Apart from the very occasional blackout, usually the result of an electrical storm (of which there are many in a Brisbane summer), most of us just take the service for granted. Of course it wasn't always so - electricity came slowly and intermittently to Brisbane street lights and houses. The tram service also became a reason for electric power to be expanded from its central city beginnings.

Brisbane's first street lights were operational in 1882 as the result of steam power generated by a steam engine provided by JW Sutton & Co in Adelaide St. Then in 1888 another company, Barton & White, constructed a powerhouse in Edison Lane at the rear of the GPO.

Electric trams came into service in 1897, and powering these vehicles meant the construction of new and bigger powerhouses. From these infant steps evolved the efficient electricity service we take for granted today.

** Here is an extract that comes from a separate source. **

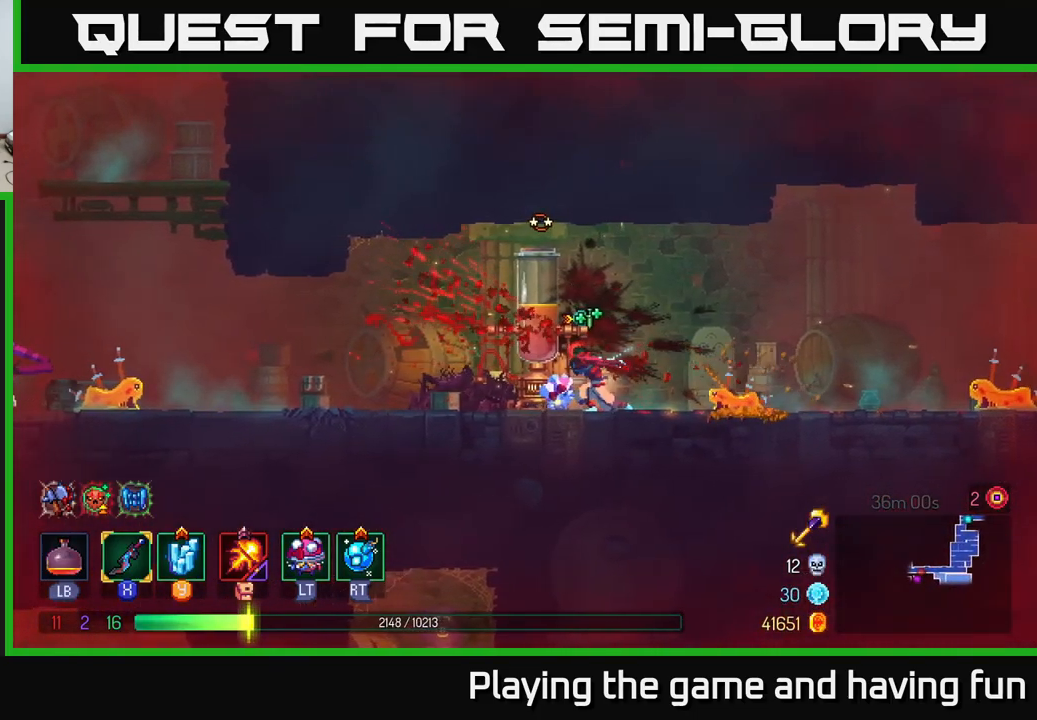
{"buttons": ["X"], "left_stick": "left", "right_stick": "center", "events": [[17, "X", "up"], [100, "X", "down"], [200, "X", "up"], [250, "X", "down"], [333, "X", "up"], [417, "X", "down"]]}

Over Coorparoo way is an electricity substation that is actually listed on Queensland's heritage register, and deservedly so too. It is this Spanish Mission designed structure built in 1930 to plans by Reyburn Jameson, BCC assistant architect of the time. 
(from Courier-Mail 12 May 1930 via

Here are a couple of photographs of it.
(Photo: Heritage Branch staff, Queensland Government)

(Photo: © 2015 the foto fanatic)

The substation is situated on Main Ave near the bowls club. It hasn't operated since 1977 or thereabouts as larger, more modern substations have taken over the ever increasing load. Fortunately for us it has been preserved as a remnant of a time when public utilities could be beautiful as well as practical.